I am paid to work as soon as I leave home so my train or other travel is work time. I work on the train and make calls (hands free) when driving.
We both deliver to time.

Coffeeandcrochet · 08/08/2018 19:57

I wrote half my PhD thesis on trains Grin wonderfully productive time...

greendale17 · 08/08/2018 20:01

Aibu to think this is bolocks, that you can’t concentrate properly or review papers during your commute and shouldn’t be working on highly confidential material in a public environment anyway?

^YABU and your talking bollocks

Isleepinahedgefund · 08/08/2018 20:02

If I travel for work I am supposed to work whilst travelling if I want to have it as work time. As we work through a Remote Desktop, realistically it means you don’t have reliable signal a lot of the time so can’t connect.....but if I’m trying, it counts. I also can’t use public WiFi networks for security reasons.

A lot of my work is confidential aswell, so practically speaking I can’t always work whilst travelling as it requires me to have a certain train seat to ensure privacy. I can’t take phone calls about my cases in public either.

I also work at home a lot - get the most work done there actually.

Mehaveit · 08/08/2018 20:04

YADBU. I'm super productive on trains.

Asdf12345 · 08/08/2018 20:05

The better half does many hours a week of work on planes, trains, airport lounges, all of which is billed per hour by her employer to their client. If it is being charged out why should it not count as hours worked?

HelpmeobiMN · 08/08/2018 20:05

YANBU to worry about lack of confidentiality but there’s no reason why a person can’t get a solid couple of hours of work done on a train.

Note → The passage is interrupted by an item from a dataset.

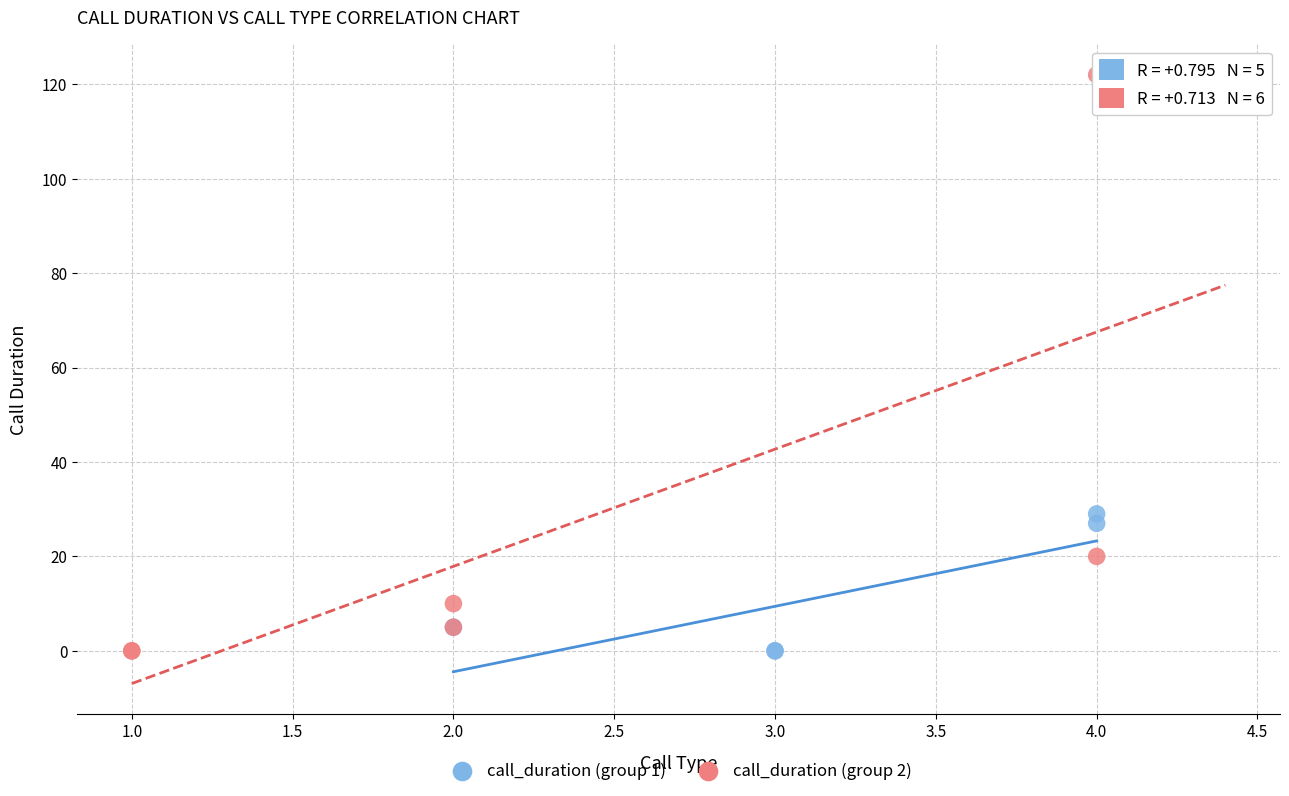

Which series has the largest Y range (max minus min)?

call_duration (group 2)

AGirlinLondon · 08/08/2018 20:07

This is why we have iPhones (and blackberries before them). With my workload I’d basically have to sleep in the office otherwise. Work actually get more hours out of me because I am free to be where I want. We are all adults and I trust my direct reports to do the same.

Mummyschnauzer · 08/08/2018 20:09

I’m waiting for the day when the need to sit in an office to do your work is done away with, sitting at a different desk everyday, paying extortionate commuting costs wasting time waiting for cancelled trains killing the environment to spend half your day playing politics is a thing of the past

Roomba · 08/08/2018 20:09

If the confidential information includes any personal data, then they probably can't do it on the train. That's under the new GDPR rules.

Someone needed to explain this to the drug counsellor (I assume) who was bellowing into her phone about a client on my train last week! I knew more about this poor man, his previous drug use and current methadone prescribing regime than his own family probably do after 20 minutes of this. Had it not been jam packed I'd have had a quiet word but I couldn't even move my arms let alone go over to her at the time.